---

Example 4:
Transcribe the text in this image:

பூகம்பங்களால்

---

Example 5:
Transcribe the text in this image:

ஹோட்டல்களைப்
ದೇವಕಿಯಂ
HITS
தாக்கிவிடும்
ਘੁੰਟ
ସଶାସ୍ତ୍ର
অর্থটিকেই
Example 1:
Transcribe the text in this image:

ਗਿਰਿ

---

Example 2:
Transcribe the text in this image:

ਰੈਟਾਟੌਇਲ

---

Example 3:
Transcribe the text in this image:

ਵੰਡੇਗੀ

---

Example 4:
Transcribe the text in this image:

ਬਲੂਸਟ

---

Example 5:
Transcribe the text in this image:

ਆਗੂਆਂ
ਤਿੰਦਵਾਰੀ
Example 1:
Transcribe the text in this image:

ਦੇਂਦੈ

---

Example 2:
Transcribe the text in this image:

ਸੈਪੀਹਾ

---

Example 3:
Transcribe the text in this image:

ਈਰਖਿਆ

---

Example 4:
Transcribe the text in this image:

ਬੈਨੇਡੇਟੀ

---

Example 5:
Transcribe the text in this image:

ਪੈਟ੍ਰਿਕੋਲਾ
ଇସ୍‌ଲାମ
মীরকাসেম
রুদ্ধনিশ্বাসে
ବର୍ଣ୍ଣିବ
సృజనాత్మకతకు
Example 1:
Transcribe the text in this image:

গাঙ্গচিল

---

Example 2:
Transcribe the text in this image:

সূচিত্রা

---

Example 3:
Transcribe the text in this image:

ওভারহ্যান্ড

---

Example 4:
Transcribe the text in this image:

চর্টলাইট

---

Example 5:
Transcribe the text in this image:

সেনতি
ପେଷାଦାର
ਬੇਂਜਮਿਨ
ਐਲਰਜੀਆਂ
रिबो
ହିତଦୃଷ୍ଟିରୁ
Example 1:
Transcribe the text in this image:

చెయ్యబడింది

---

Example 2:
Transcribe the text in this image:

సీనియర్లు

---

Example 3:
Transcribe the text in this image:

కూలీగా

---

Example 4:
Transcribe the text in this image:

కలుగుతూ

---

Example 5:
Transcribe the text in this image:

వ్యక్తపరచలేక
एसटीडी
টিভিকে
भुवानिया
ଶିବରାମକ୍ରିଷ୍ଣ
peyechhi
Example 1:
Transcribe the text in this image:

§ **TASK PROMPT**:
Repeat the whole listing, keeping every word exact.

§ **SOLUTION TO THIS EXERCISE**:
---

Example 4:
Transcribe the text in this image:

பூகம்பங்களால்

---

Example 5:
Transcribe the text in this image:

ஹோட்டல்களைப்
ದೇವಕಿಯಂ
HITS
தாக்கிவிடும்
ਘੁੰਟ
ସଶାସ୍ତ୍ର
অর্থটিকেই
Example 1:
Transcribe the text in this image:

ਗਿਰਿ

---

Example 2:
Transcribe the text in this image:

ਰੈਟਾਟੌਇਲ

---

Example 3:
Transcribe the text in this image:

ਵੰਡੇਗੀ

---

Example 4:
Transcribe the text in this image:

ਬਲੂਸਟ

---

Example 5:
Transcribe the text in this image:

ਆਗੂਆਂ
ਤਿੰਦਵਾਰੀ
Example 1:
Transcribe the text in this image:

ਦੇਂਦੈ

---

Example 2:
Transcribe the text in this image:

ਸੈਪੀਹਾ

---

Example 3:
Transcribe the text in this image:

ਈਰਖਿਆ

---

Example 4:
Transcribe the text in this image:

ਬੈਨੇਡੇਟੀ

---

Example 5:
Transcribe the text in this image:

ਪੈਟ੍ਰਿਕੋਲਾ
ଇସ୍‌ଲାମ
মীরকাসেম
রুদ্ধনিশ্বাসে
ବର୍ଣ୍ଣିବ
సృజనాత్మకతకు
Example 1:
Transcribe the text in this image:

গাঙ্গচিল

---

Example 2:
Transcribe the text in this image:

সূচিত্রা

---

Example 3:
Transcribe the text in this image:

ওভারহ্যান্ড

---

Example 4:
Transcribe the text in this image:

চর্টলাইট

---

Example 5:
Transcribe the text in this image:

সেনতি
ପେଷାଦାର
ਬੇਂਜਮਿਨ
ਐਲਰਜੀਆਂ
रिबो
ହିତଦୃଷ୍ଟିରୁ
Example 1:
Transcribe the text in this image:

చెయ్యబడింది

---

Example 2:
Transcribe the text in this image:

సీనియర్లు

---

Example 3:
Transcribe the text in this image:

కూలీగా

---

Example 4:
Transcribe the text in this image:

కలుగుతూ

---

Example 5:
Transcribe the text in this image:

వ్యక్తపరచలేక
एसटीडी
টিভিকে
भुवानिया
ଶିବରାମକ୍ରିଷ୍ଣ
peyechhi
Example 1:
Transcribe the text in this image:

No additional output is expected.